In this whole trade route debate, I would point out that trade has always been hugely important in real life. Take any major metropolis like New York City or Hong Kong. They did not become great metropolises because of tile location. It's international trade that was the major factor in making them grow to such huge financial powerhouses.
 
If THE MULTIPLIER were bundled in with Colonists, then it really doesn't make a difference that "it's in the tech tree." It's basically assumed that you'll be playing with it as a major mechanic on par with, er, settling.

The reasons for why the TRs are a good and refreshing idea are discussed in the TR thread.

Every time you make a new city, you basically repeat the same process in every city, for most of the Civ license. That's why people have been asking for a pastable build queue.

These things are not just semantics. Basically, I'm just pointing out that most of the stuff being hurled at Trade Routes are essentially nonsense complaints. It's not my fault they're nonsense. I'm not the one making these things up.

Like I said there, you can just say you don't like them and leave it at that. That's a stronger statement. Saying "I don't like them because [provably wrong thing]" or "Trade Routes are a bad mechanc because [thing that's true for every game mechanic in Civ]," - can you blame me for finding them hilariously offbase?

EDIT:



First off, if TRs are a major influence and placement of the city alters its effect by as much as 50% or more (as much as 100% if the city happens to be isolated), then I really don't get how much more you want the placement to affect the city. 110%? 1000% Over 9000%? Is that even advisable?

Secondly, terraforming and making inhospitable places viable is one of the major themes of CivBE. That's what the Terrascape is for. It's supposed to make literally even snow tiles and placements useful. If you can place any city anywhere and gain something useful from it, then isn't that kind of Mission Accomplished?

The most amusing thing about this is that it's not even true. Given a choice between a coastal location with two Titanium tiles and a Coastal location with snow, you should clearly settle the one with 2 Titanium tiles first. I mean, unless there's something you can do with snow I don't know about...
Again, you have made up your mind on the matter. So have most others including the devs, so let's see what the patch does.

What is hilarious is that you have decided why others don't like the mechanics and think it's tedious (the UI) while throwing around words like "exiting", "awesome", "fresh" to why you like it - all of which are of no meaning to all who disagree. Also I found it quite hillarious that you had so strong opinions on the TRs impact on apollo level before you had even tried it. Not to mention that penalties to health would somehow fix the problem.
 
I never specified my opinions were specifically at the Apollo setting before I tried it. Indeed, they're more generally applicable for the reason that I formed them out of experiences at multiple difficulty settings in the game. Arguably, if your opinion is formed only from a small segment of the settings, then there is an onus to specify so.

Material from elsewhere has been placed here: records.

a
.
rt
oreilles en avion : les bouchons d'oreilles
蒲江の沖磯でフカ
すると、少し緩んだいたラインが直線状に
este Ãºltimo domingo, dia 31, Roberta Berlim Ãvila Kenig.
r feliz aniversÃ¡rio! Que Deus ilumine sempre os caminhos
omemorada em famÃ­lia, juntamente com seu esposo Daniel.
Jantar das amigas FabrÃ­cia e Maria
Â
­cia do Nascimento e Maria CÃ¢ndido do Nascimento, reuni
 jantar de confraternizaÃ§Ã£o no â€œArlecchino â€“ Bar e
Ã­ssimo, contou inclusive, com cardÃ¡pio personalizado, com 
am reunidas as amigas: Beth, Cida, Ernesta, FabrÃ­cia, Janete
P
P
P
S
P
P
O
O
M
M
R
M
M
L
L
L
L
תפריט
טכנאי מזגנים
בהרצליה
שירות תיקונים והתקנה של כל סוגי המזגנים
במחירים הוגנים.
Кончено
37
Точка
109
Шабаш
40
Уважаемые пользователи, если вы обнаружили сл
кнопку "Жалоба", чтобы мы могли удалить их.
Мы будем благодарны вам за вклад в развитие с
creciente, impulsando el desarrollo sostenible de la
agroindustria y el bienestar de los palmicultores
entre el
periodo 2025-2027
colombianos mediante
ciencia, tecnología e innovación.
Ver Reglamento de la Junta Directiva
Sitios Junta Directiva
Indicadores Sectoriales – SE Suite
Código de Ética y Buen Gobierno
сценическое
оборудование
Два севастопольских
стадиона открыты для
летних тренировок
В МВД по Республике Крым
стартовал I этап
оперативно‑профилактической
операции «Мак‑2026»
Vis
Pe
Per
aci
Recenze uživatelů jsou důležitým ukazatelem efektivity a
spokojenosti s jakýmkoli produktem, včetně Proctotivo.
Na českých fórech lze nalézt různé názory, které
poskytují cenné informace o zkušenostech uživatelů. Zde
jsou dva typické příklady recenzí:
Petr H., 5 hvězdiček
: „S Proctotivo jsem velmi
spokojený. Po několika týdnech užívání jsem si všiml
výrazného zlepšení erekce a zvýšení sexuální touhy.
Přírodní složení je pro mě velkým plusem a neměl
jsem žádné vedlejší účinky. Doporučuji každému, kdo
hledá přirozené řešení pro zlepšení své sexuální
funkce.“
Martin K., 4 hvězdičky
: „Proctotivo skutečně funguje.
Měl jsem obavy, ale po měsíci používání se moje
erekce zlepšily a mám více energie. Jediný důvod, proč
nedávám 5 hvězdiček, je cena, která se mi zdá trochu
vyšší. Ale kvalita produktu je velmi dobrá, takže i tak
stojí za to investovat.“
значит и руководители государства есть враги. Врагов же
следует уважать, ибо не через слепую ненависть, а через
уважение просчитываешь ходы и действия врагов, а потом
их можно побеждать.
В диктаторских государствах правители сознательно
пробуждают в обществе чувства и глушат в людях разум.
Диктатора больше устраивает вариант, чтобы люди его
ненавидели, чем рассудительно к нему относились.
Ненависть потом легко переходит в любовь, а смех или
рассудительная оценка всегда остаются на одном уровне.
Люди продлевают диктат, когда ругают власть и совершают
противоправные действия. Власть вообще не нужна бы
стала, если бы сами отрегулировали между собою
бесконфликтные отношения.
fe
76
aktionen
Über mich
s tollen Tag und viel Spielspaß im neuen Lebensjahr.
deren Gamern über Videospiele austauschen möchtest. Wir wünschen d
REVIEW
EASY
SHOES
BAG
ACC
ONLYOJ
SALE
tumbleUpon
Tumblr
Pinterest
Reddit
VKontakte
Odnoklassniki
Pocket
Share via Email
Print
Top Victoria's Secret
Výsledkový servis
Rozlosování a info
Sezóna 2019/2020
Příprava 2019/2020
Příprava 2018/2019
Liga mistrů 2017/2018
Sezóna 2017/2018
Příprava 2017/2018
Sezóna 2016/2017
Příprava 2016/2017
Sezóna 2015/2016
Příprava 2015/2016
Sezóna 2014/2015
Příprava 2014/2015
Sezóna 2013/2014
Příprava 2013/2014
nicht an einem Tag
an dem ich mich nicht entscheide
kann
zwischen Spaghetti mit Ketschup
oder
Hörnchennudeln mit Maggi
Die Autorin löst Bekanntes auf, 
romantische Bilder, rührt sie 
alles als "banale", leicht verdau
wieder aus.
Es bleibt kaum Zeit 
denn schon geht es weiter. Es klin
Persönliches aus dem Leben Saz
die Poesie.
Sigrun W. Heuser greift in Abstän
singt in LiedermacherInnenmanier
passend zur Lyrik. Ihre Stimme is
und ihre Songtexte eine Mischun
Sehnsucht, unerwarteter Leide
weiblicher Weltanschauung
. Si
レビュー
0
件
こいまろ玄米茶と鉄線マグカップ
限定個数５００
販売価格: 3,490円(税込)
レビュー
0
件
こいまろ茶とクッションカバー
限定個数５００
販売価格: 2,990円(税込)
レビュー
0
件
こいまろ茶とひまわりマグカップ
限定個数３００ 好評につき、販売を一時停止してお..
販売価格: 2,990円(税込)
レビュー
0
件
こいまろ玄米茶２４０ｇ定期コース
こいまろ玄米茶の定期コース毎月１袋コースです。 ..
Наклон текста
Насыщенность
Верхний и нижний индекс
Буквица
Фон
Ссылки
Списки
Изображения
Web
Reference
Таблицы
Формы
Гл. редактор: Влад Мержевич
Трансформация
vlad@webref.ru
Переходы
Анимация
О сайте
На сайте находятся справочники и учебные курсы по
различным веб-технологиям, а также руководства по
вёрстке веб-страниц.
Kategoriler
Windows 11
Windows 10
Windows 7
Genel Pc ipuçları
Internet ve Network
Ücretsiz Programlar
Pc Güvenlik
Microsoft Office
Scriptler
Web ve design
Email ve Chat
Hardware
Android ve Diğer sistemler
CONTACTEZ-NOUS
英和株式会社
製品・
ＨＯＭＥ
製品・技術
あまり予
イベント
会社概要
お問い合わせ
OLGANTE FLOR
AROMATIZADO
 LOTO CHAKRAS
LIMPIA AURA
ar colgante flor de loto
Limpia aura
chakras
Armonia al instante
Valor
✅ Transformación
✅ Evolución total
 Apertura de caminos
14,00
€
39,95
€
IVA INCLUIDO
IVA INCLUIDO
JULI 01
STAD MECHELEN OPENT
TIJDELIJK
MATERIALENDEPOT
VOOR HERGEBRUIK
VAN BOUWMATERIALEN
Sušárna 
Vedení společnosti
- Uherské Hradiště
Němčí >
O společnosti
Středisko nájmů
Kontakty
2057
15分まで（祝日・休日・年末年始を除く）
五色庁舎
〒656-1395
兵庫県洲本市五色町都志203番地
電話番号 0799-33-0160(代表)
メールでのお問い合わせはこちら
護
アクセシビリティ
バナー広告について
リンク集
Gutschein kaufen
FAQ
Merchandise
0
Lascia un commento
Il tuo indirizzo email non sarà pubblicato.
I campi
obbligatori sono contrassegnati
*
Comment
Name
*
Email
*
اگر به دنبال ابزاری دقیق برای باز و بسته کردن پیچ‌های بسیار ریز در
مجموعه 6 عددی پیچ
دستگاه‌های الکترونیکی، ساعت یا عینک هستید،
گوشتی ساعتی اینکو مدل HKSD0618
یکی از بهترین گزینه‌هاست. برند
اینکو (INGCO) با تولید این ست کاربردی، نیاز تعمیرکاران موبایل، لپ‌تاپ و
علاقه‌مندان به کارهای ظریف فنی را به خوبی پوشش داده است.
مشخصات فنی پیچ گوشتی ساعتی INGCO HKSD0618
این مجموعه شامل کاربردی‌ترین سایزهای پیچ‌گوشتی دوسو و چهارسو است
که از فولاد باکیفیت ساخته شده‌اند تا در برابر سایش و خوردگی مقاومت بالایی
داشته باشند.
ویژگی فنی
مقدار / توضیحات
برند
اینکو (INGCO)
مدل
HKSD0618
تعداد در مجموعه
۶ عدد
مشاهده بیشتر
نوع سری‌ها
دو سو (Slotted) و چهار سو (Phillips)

Too many Apollo-only players presume that the difficulty levels below Apollo are "the same, only easier." This betrays an arrogance and an ignorance about game mechanics onto which I've been at pains to throw light. Apollo isn't necessarily harder just because the game says so. You don't necessarily know how the game is at different settings just because you're playing on Apollo.

Honestly? Apollo is at Emperor level. I could tell that just by counting up from Sputnik and counting off normal Civ levels. It's not that hard. Playing at it gives you no special insight, other than conditions specific to that setting.

I think adding penalties to negative health will probably fix the expansion problem, presumptively because health is the governing mechanic for controlling expansion. I'm not sure how that's a far-fetched idea.